- [Objetivo 1] Indique se cada afirmação concorda com o texto sobre Claudia Raia e o mercado de musicais, respondendo sim ou não e citando literalmente as palavras do texto que decidem a questão. (a) A nova configuração das leis de incentivo limita a R$ 1 milhão o valor que cada projeto pode captar. (b) O elenco de Conserto Para Dois reúne onze atores no palco. (c) A temporada do espetáculo começou pela capital do País.
- [Objetivo 2]
Responda, com base no texto sobre Claudia Raia e o mercado de musicais, às perguntas abaixo.
(a) Qual é o nome do pianista que acompanha a dupla?
(b) Em que cidade a temporada foi iniciada?
(c) De que espetáculo Marllos Silva assina a direção geral?
- [Objetivo 3] Dê continuidade ao texto sobre Claudia Raia e o mercado de musicais a partir da última frase apresentada.

- [Trecho do texto]
Nos últimos 13 anos, o público se acostumou a ver a atriz e produtora Claudia Raia liderando elencos numerosos, em musicais orçados em vários milhões de reais. Com a nova configuração das leis de incentivo, que agora limita a R$ 1 milhão o valor máximo a ser captado por projeto (antes eram R$ 60 milhões), o mercado busca se reorganizar, o que vai limitar o número de grandes produções em cartaz. Mas, enquanto negocia sua participação em um desses espetáculos, Claudia decidiu pegar a estrada para estrelar uma comédia que, embora de orçamento reduzido, mantém a aura dos grandes musicais.
Trata-se de Conserto Para Dois (com S mesmo), musical em que ela divide o palco apenas com seu parceiro na vida e na arte, Jarbas Homem de Mello. Junto, a dupla interpreta 11 personagens e é acompanhada apenas por um pianista, Guilherme Terra, que controla também a gravação das músicas cantadas ao vivo por Claudia e Jarbas. “É um formato diferente daquele com o qual nos acostumamos nos últimos anos”, observa a atriz, que optou por começar a temporada pelo interior do País, iniciada no sábado, 26, em Uberlândia. “Dentro das atuais dificuldades, estamos tentando nos reinventar.”
Esse, aliás, é o destino da maioria dos artistas de musical. “Em 2020, teremos menos espetáculos que neste ano e muitos estão garantidos porque a captação foi aprovada em 2018, ou seja, sob a antiga lei”, observa Marllos Silva, produtor e diretor – ele assina a direção geral de Madagascar. Conhecedor do mercado, ele prevê não apenas a redução de empregos como também no valor dos salários. “E, quem antes contratava dez pessoas, agora poderá chamar apenas uma.”

- [Linhas listadas]
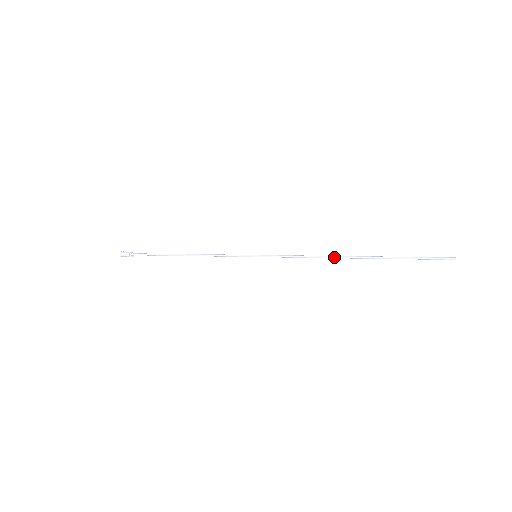
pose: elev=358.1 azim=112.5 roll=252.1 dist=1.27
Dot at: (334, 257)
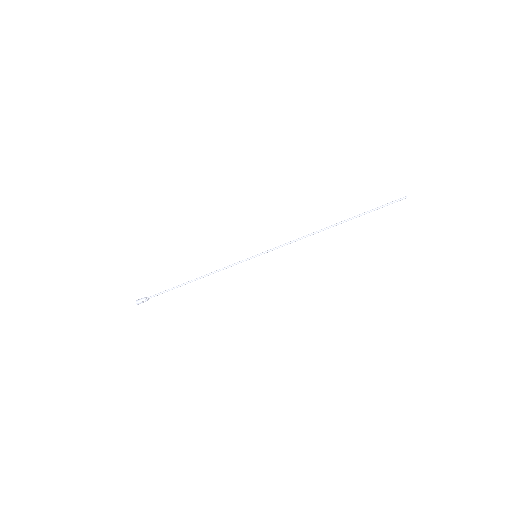
Dot at: (318, 231)
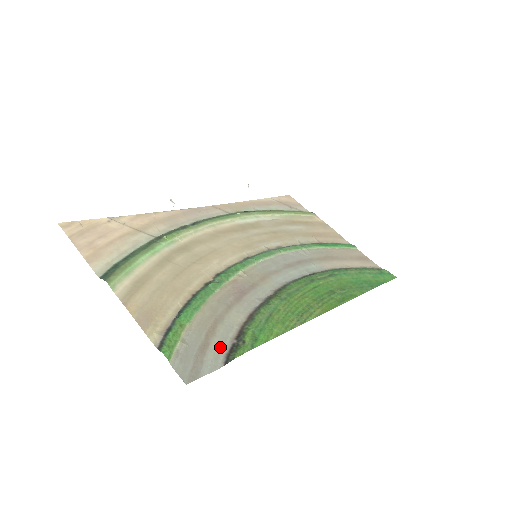
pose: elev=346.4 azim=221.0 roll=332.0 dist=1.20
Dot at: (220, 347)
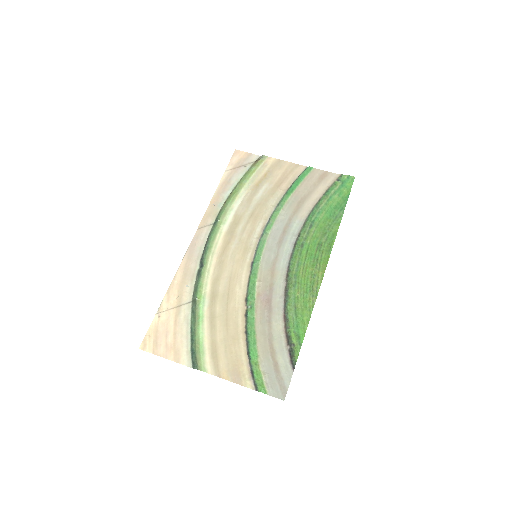
Dot at: (284, 359)
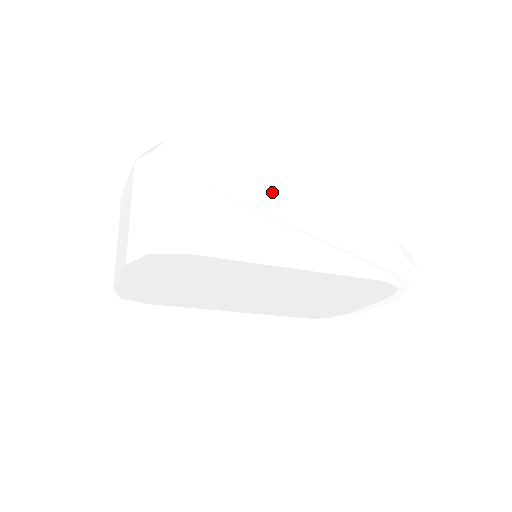
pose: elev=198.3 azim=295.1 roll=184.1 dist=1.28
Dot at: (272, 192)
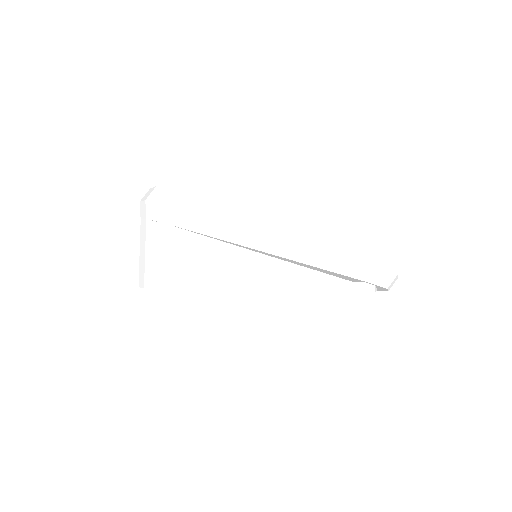
Dot at: (241, 225)
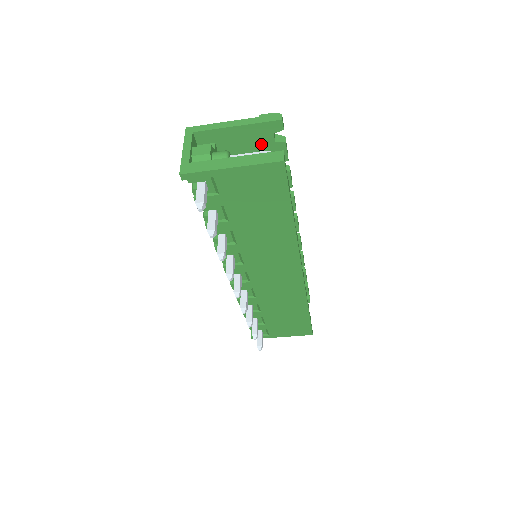
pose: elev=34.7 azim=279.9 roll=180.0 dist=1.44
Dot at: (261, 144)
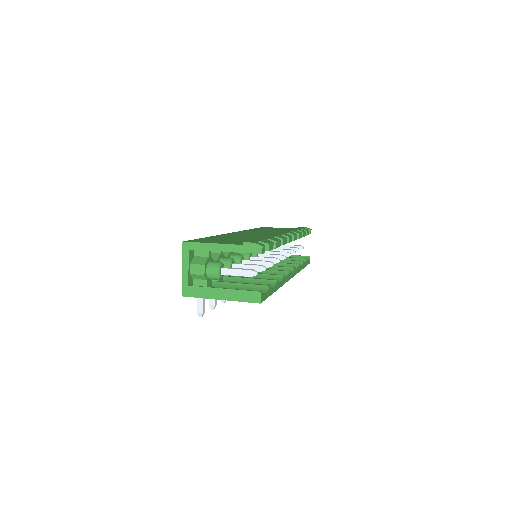
Dot at: occluded
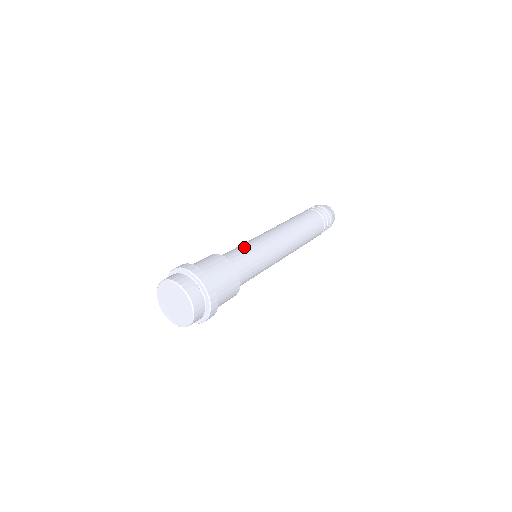
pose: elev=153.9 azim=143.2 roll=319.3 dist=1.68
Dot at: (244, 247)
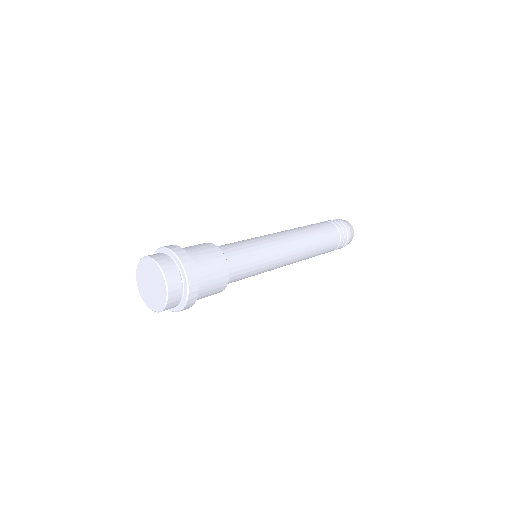
Dot at: occluded
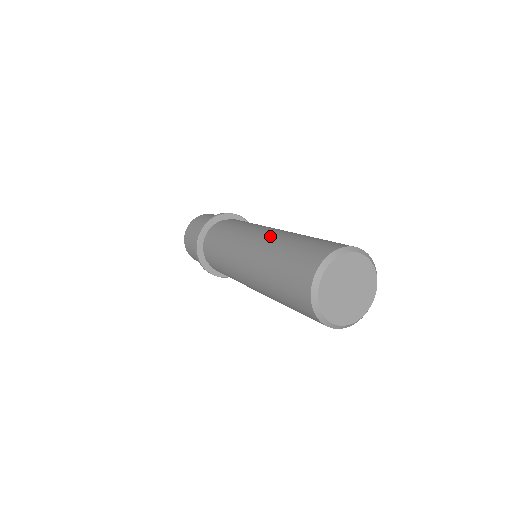
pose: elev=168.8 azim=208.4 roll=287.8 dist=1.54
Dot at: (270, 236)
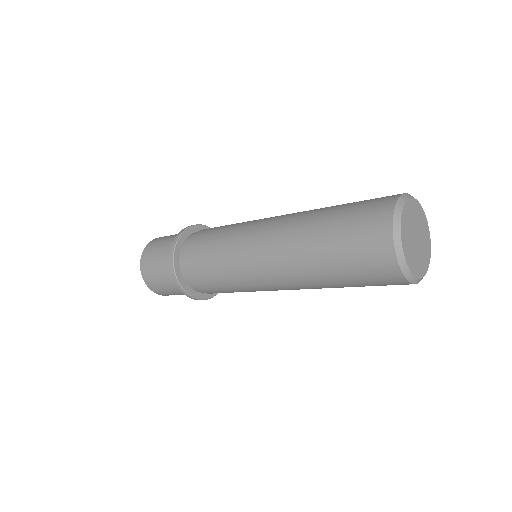
Dot at: (289, 218)
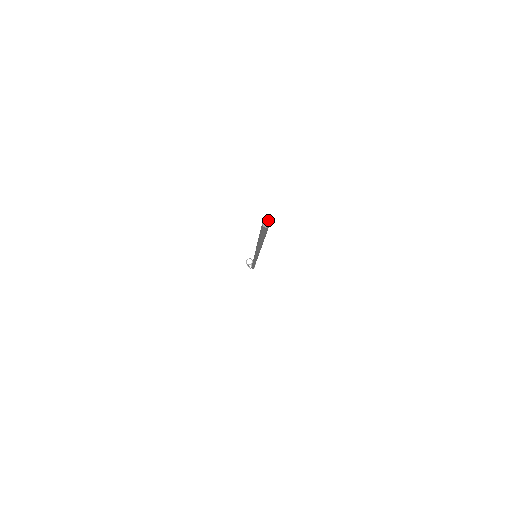
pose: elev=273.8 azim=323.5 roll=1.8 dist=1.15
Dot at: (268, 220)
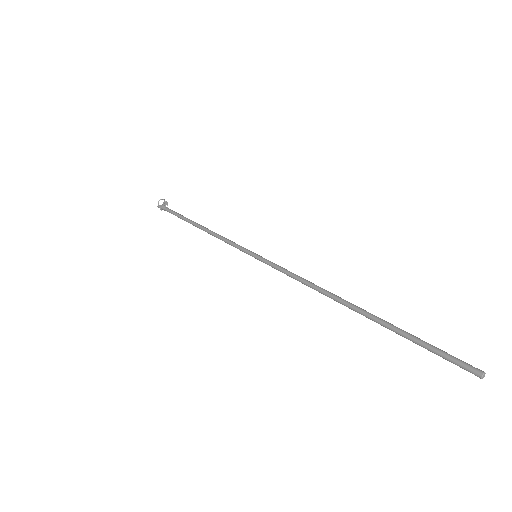
Dot at: (485, 373)
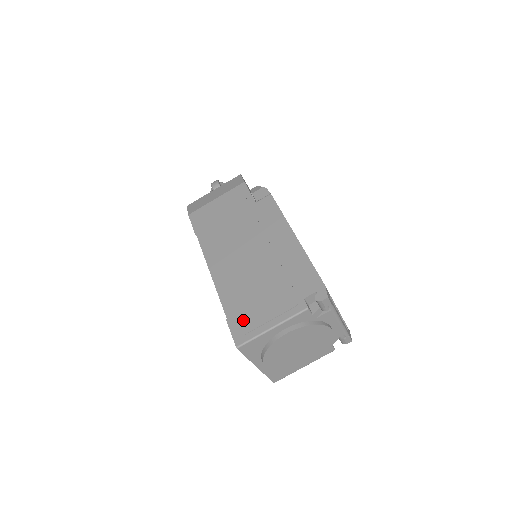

- [Resposta escrita 1]
(a) Sim: "agora limita a R$ 1 milhão o valor máximo a ser captado por projeto".
(b) Não: "a dupla interpreta 11 personagens".
(c) Não: "optou por começar a temporada pelo interior do País".

- [Resposta escrita 2]
(a) Guilherme Terra.
(b) Uberlândia.
(c) Madagascar.

- [Resposta escrita 3]
Isso porque, com a redução do valor de incentivos fiscais, musicais como O Fantasma da Ópera (que captou R$ 24 milhões), para buscar um exemplo extremo, tornam-se impraticáveis. “E agora, no final de sua temporada, quando já não usa mais a lei, o Fantasma está desobrigado de oferecer ingresso gratuito ou a preço popular, além de não ter sessão com acessibilidade, ou seja, uma contrapartida que favorecia um público de baixa renda”, completa Marllos.
“A mudança na Rouanet praticamente inviabiliza qualquer investimento de vulto”, observa a produtora Stephanie Mayorkis, da EGG Entretenimento e parceira da IMM Esporte e Entretenimento, responsável por espetáculos como o recente Sunset Boulevard. “Se nada for alterado (temos a chance de um ajuste), o musical torna-se o segmento cultural mais drasticamente prejudicado, com pelo menos 13 mil desempregados.”
Como em um efeito em cadeia, o enxugamento nos investimentos poderá também atingir setores que vivem ao redor dos musicais, como as escolas formadoras de artistas. “São entre 2 mil e 3 mil alunos apenas na cidade de São Paulo”, contabiliza Marllos Silva, lembrando que há ainda estabelecimentos em outras seis capitais, além de Brasília. “Nem todos formados terão chance de integrar algum elenco.”
No comando de seis escolas no Estado de São Paulo, a coreógrafa e diretora Fernanda Chamma vê a situação com cuidado. “Perdemos muitas coisas, mas há uma chance para se reinventar. Os alunos terão mais possibilidades, pois o mercado vai ter de se adaptar para sobreviver e eles representam uma mão de obra mais em conta e com talento para ocupar todas as funções”, pontua.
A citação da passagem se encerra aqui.